PROBLEM TO WORK ON: Reproduce every line of the material word for word, leaving out the pictures.

Text extracted from each page:
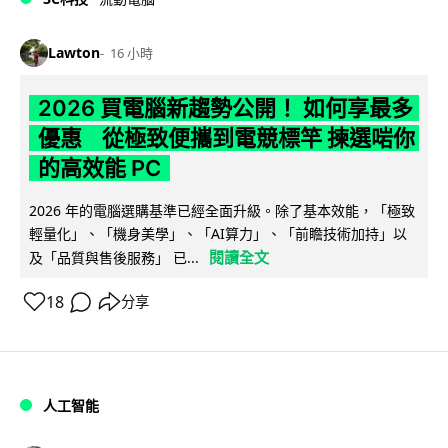
Lawton
16 小時
2026 買電腦新趨勢公開！ 如何享最多
優惠 從極致便攜到電競標竿 揀選啱你
的高效能 PC
2026 年的電腦選購基準已經全面升級。除了基本效能，「極致
輕量化」、「機身美學」、「AI算力」、「前瞻技術加持」以
閱讀全文
及「品質與售後服務」 已...
18
分享
人工智能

THE ANSWER:
Lawton
16 小時
2026 買電腦新趨勢公開！ 如何享最多
優惠 從極致便攜到電競標竿 揀選啱你
的高效能 PC
2026 年的電腦選購基準已經全面升級。除了基本效能，「極致
輕量化」、「機身美學」、「AI算力」、「前瞻技術加持」以
閱讀全文
及「品質與售後服務」 已...
18
分享
人工智能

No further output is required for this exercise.